Directions for this task.
Beginning at the line that contains "Asigurări de răspundere profesională", return every remaining line of the data below exactly; return nothing before it.

Collected data
■ ■ ■ ■

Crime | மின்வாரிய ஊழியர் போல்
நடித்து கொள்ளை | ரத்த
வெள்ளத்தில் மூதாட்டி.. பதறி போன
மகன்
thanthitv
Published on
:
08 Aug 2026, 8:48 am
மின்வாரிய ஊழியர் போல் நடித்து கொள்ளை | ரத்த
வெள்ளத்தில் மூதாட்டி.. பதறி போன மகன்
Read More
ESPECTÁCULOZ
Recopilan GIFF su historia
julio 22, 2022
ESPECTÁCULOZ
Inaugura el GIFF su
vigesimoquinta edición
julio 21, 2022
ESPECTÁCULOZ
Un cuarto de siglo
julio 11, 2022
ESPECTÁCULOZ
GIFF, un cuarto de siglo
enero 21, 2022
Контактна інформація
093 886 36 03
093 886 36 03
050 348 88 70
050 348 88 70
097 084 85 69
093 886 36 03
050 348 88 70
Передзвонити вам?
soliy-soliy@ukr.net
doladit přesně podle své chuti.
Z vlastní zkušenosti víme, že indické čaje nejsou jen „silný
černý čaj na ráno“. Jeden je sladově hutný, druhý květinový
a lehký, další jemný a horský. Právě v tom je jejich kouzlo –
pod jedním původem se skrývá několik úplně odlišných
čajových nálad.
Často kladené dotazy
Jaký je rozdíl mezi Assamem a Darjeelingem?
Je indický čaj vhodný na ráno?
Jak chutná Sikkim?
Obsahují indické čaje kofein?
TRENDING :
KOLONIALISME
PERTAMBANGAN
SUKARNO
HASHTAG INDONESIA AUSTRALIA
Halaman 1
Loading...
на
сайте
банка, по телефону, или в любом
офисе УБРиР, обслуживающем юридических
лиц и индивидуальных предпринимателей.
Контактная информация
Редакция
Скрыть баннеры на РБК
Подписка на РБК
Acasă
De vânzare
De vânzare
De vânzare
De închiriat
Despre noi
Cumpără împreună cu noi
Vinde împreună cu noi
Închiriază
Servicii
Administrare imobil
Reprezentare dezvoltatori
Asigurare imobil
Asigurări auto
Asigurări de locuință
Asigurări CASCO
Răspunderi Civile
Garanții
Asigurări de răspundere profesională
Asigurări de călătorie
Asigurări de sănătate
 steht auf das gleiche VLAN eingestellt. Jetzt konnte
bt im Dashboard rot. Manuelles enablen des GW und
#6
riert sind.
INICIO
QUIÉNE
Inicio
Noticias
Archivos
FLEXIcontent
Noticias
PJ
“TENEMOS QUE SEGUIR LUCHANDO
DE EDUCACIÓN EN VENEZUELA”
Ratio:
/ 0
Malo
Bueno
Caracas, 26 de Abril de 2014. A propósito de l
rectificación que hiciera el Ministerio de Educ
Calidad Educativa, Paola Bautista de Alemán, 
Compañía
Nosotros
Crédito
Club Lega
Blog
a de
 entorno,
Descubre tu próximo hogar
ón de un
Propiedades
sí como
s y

■ ■ ■ ■

Problem solution.
Asigurări de răspundere profesională
Asigurări de călătorie
Asigurări de sănătate
 steht auf das gleiche VLAN eingestellt. Jetzt konnte
bt im Dashboard rot. Manuelles enablen des GW und
#6
riert sind.
INICIO
QUIÉNE
Inicio
Noticias
Archivos
FLEXIcontent
Noticias
PJ
“TENEMOS QUE SEGUIR LUCHANDO
DE EDUCACIÓN EN VENEZUELA”
Ratio:
/ 0
Malo
Bueno
Caracas, 26 de Abril de 2014. A propósito de l
rectificación que hiciera el Ministerio de Educ
Calidad Educativa, Paola Bautista de Alemán, 
Compañía
Nosotros
Crédito
Club Lega
Blog
a de
 entorno,
Descubre tu próximo hogar
ón de un
Propiedades
sí como
s y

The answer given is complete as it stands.